Un véritable nettoyage ethnique a lieu dans la zone arménienne du Haut-Karabagh. Cette enclave de 150.000 personnes était peuplée à 95% par une population de culture et de langue arménienne. Le dictateur Aliyev a lancé plusieurs attaques sur ce territoire et en Arménie depuis 2020 : des massacres avec l’envoi de mercenaires syriens et l’usage d’armes interdites par les conventions internationales. Les arméniens sont décrits par le régime azéri comme des «cafards et des nuisibles» à «éliminer». Des civils ont été torturés et décapités, des vidéos de démembrements fièrement diffusées par des soldats azéris.

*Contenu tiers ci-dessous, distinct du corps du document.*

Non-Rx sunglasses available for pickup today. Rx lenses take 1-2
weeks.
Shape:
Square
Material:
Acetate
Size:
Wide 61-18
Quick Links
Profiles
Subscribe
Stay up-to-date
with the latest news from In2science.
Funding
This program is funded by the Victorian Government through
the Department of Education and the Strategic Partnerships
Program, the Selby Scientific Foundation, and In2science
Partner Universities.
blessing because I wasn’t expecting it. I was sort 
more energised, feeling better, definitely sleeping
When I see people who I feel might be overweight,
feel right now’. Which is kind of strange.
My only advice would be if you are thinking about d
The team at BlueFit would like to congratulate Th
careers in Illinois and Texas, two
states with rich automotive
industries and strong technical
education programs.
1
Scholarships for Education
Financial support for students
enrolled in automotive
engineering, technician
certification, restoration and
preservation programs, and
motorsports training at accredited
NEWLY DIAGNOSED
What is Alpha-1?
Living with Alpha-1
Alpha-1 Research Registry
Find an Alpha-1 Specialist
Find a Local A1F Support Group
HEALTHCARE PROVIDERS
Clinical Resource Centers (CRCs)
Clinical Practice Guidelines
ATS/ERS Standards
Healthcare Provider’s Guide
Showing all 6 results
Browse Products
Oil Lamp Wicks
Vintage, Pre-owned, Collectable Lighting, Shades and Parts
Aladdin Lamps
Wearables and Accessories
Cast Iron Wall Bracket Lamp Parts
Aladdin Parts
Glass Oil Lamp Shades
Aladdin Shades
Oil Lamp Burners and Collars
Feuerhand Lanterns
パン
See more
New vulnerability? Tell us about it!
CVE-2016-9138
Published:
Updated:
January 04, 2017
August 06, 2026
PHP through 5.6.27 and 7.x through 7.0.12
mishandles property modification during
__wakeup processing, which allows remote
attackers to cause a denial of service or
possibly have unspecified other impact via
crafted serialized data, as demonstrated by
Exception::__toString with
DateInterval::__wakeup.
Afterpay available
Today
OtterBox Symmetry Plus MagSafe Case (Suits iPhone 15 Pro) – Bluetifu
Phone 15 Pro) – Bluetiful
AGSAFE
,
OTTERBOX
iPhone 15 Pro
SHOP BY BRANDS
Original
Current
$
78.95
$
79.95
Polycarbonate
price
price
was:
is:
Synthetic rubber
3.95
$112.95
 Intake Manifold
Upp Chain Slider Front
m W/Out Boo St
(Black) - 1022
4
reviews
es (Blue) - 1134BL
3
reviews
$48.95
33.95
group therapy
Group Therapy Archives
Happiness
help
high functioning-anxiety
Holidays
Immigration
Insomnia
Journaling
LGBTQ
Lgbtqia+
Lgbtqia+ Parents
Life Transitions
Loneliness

Ces opérations s’inscrivent malheureusement dans la continuité des politiques racistes anti-arméniennes depuis le génocide de 1915. L’armée présente dans le Haut-Karabagh désormais vidé de ses arménien.nes a d’ailleurs renommé symboliquement une rue au nom d’Enver Pasha, l’un des organisateurs du génocide arménien.

Comment cela est-il possible ?

Comment l’histoire peut-elle bégayer à ce point ? C’est simple, l’Azerbaïdjan est soutenu par l’Occident. En 2022, l’Union Européenne a signé un accord prévoyant de doubler les importations de gaz azerbaïdjanais. La présidente de la Commission Européenne s’est rendue à Bakou et a qualifié l’Azerbaïdjan de partenaire «fiable», et Macron a lui aussi rencontré le président Aliyev.

Enfin, cet État criminel est armé par Israël. Les deux pays sont partenaires, et entre 2016 et 2020, Israël a fourni 69 % des armes importées par l’Azerbaïdjan.


Ce sont donc les mêmes bombes qui tuent les palestiniens et les arméniens. Et les mêmes régimes d’extrême droite, en Israël comme en Turquie, en apparence ennemis, qui travaillent ensemble pour écraser les peuples opprimés aspirant à vivre en paix sur leurs terres.